### What is required
Identify each line in the records below that contains the word "Thomas", and copy every such line in full.

### Data for review
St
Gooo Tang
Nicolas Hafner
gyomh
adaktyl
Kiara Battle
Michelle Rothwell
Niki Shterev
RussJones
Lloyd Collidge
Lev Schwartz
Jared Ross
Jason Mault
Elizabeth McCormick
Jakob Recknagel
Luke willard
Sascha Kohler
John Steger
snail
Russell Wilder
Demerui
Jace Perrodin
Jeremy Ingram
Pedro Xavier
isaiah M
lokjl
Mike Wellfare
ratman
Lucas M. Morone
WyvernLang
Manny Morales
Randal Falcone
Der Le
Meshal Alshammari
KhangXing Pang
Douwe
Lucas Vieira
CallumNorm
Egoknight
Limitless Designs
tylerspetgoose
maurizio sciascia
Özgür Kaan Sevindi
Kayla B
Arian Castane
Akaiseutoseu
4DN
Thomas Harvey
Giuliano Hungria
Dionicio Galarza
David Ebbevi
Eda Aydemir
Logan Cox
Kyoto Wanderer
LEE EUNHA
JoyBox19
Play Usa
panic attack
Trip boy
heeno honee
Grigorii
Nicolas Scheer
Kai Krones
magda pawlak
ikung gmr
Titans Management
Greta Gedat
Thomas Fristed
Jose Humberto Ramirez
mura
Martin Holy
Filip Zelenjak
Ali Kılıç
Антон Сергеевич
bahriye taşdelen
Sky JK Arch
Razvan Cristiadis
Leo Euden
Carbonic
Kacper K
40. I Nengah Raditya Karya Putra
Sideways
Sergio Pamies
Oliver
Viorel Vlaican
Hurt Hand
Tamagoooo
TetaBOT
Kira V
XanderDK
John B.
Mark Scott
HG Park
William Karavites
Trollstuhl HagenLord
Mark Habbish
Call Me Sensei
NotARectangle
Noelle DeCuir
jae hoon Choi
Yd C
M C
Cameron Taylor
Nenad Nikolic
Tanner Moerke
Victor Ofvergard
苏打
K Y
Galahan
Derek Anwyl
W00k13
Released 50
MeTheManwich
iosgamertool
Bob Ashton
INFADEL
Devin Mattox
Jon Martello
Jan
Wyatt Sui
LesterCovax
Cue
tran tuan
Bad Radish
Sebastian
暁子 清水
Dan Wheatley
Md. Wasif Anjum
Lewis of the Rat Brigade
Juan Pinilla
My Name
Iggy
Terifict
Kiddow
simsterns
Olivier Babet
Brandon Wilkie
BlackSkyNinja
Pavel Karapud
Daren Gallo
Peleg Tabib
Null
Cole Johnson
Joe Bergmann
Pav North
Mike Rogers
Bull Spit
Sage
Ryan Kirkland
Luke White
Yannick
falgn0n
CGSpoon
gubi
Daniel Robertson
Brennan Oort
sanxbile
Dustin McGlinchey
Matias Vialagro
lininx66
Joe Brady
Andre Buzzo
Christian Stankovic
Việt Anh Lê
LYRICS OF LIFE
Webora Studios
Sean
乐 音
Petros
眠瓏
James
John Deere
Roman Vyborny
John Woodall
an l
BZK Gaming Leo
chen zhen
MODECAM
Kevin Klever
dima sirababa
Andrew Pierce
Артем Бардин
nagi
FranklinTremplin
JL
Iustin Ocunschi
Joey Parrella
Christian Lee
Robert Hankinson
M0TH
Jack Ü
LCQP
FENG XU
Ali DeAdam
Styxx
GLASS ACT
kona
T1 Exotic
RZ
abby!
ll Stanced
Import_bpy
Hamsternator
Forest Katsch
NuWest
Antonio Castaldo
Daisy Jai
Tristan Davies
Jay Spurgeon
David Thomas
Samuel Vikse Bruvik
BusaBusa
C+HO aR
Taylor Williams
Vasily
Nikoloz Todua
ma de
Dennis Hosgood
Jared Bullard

### Task output
Thomas Harvey
Thomas Fristed
David Thomas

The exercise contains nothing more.